In a year of job losses, foreclosures and bag lunches, Americans have spent record-breaking amounts of money on guns and ammunition. The most obvious sign of their demand: empty ammunition shelves.
Gun owners have bought about 12 billion rounds of ammunition in the past year, industry officials estimate. That’s up from 7 billion to 10 billion in a normal year.

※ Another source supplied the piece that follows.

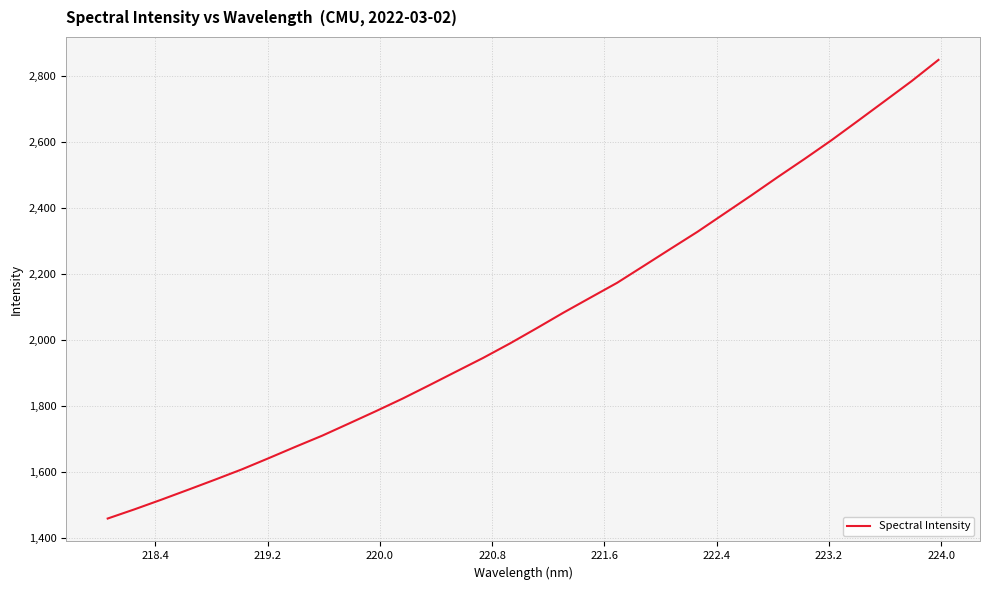

What is the difference between the maximum and minimum values?

1388.7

The rush for bullets, like this year’s increase in gun sales, says something about how suspicious the two sides in the gun-control debate are of each other, even at a time when the issue is on Washington’s back burner.
The Obama factor
Democrats prompt sales of both guns and ammo. The U.S. government taxes both to support wildlife conservation, and those receipts are on pace to set a record in 2009, according to Treasury Department data, with tax revenue due from guns up 42 percent and revenue due from ammunition at 49 percent.
For gun owners, the run on ammunition has created shortages and price increases on everything from cheap .22-caliber bullets used for target shooting to the expensive hollow-point 9mm rounds bought for home defense.
Reason for alarm?
“I think it’s Katrina. I think it’s terrorism. I think it’s crime. And I also think that it’s people worrying about [whether] they’ll be attacked by politicians,” said Wayne LaPierre, executive vice president of the National Rifle Association. “They’re suspicious, and justifiably so.”